== Text section ==
------------------------------
More U.S. colleges and universities are giving students free access to download legal music downloading services, the recording industry said Tuesday.
/ Source: Reuters

U.S. colleges and universities are increasingly giving students free access to download services like Roxio Inc.'s Napster to discourage illegal song copying, the recording industry said Tuesday.

At least 20 schools have cut deals with digital music services over the past year to allow students to download songs without fear of getting sued for copyright violations, the Recording Industry Association of America said.

"This is a trend that will continue to proliferate, and we could not be more pleased," RIAA President Cary Sherman said in a conference call.

The combination of young, broke music fans and high-speed Internet access has made campuses hotbeds of illegal downloading -- something the RIAA has asked school administrators to change.

Over the past year, schools have struck deals that give them a discounted rate to download services like Napster, RealNetworks and Ctrax, the RIAA said in a report to the U.S. House of Representatives intellectual-property subcommittee.
------------------------------
(Stored items from a collection)
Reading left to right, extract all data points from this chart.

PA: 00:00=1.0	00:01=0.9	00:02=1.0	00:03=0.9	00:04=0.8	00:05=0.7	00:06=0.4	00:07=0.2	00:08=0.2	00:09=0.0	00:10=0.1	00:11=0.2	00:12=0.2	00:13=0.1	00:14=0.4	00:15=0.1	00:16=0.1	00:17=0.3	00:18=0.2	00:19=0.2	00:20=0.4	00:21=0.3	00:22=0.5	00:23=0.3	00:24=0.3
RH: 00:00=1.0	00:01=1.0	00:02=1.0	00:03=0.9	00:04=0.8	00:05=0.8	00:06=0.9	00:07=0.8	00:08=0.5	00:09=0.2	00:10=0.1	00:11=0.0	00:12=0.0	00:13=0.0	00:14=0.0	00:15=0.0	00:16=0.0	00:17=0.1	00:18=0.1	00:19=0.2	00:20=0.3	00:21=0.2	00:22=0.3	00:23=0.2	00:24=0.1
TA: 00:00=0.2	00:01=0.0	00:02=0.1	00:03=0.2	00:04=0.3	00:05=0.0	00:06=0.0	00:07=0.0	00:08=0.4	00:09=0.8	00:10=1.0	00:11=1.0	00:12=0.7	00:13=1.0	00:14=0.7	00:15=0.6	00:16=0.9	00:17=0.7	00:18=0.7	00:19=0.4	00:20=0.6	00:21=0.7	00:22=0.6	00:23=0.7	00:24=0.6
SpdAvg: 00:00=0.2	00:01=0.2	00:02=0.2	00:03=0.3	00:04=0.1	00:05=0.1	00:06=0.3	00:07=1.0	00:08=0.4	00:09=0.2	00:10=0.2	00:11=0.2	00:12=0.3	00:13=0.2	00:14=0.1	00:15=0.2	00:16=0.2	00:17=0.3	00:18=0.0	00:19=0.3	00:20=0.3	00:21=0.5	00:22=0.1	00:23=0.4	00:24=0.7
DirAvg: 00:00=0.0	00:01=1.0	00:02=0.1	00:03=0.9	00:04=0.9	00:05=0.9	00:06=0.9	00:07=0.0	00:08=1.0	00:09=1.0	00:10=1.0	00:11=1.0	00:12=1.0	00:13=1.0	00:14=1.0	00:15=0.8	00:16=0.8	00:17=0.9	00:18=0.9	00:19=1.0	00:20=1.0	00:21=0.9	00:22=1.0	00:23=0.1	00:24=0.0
------------------------------
== Instructions for the task ==
In the news report on campus music downloading, why are U.S. colleges and universities giving students free access to services like Napster? Answer in one to three sentences.

== Exercise result ==
They are doing it to discourage illegal song copying. The deals let students download songs without fear of getting sued for copyright violations.